(Study text)
--- START ---
Skip to content

prashsub/wanderbricks-demo

Repository files navigation

Wanderbricks: Vacation Rental Analytics Platform

A production-ready Databricks Medallion Architecture implementation for vacation rental analytics

Databricks Unity Catalog Delta Lake Asset Bundles


Overview

Wanderbricks is a comprehensive analytics platform for vacation rentals (similar to Airbnb), demonstrating best practices for building modern data lakehouses on Databricks. The platform includes:

  • Medallion Architecture (Bronze → Silver → Gold)
  • Dimensional Modeling (Star Schema with SCD Type 2)
  • Machine Learning (5 production ML models)
  • Semantic Layer (26 TVFs + 5 Metric Views)
  • Self-Service Analytics (6 AI/BI Dashboards)
  • Data Quality & Monitoring (5 Lakehouse Monitors with 20 custom metrics)
--- END ---
(Instruction A) Which lines in the rows below contain the string "True"? Select and copy each of them, treating case as significant.

[Chart-based quiz items]
--- START ---
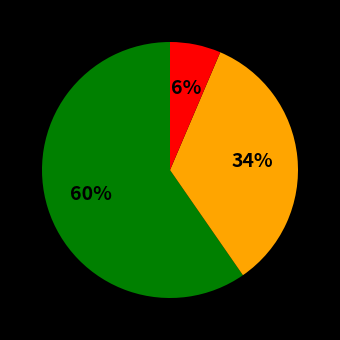

Is there a majority slice in this chart?

Yes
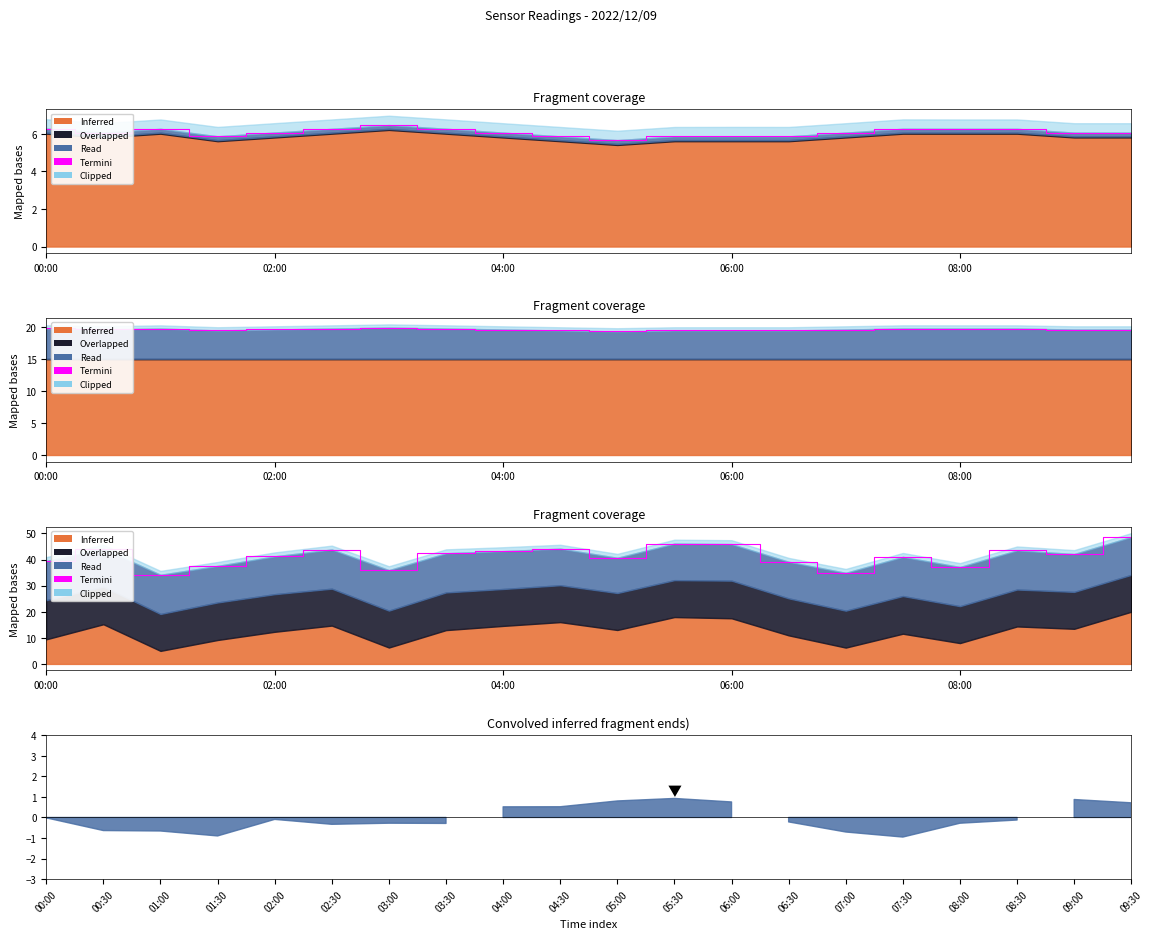

How many lines are shown in the chart?

1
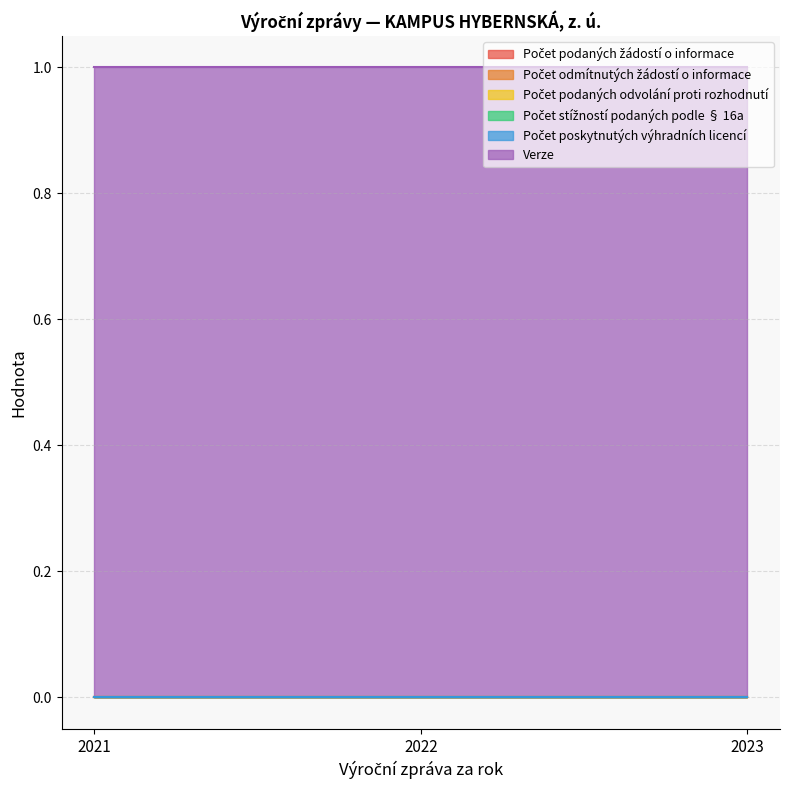

The Počet odmítnutých žádostí o informace series shows 0 at 2021. True or false?

True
--- END ---
(Instruction B)
Answer these questions from the Wanderbricks page:
(i) How many AI/BI dashboards does the platform include?
(ii) What are the three layers of the Medallion Architecture?
(iii) Which SCD type does the star schema use?

(Written response A)
The Počet odmítnutých žádostí o informace series shows 0 at 2021. True or false?
True

(Written response B)
(i) 6
(ii) Bronze, Silver and Gold
(iii) SCD Type 2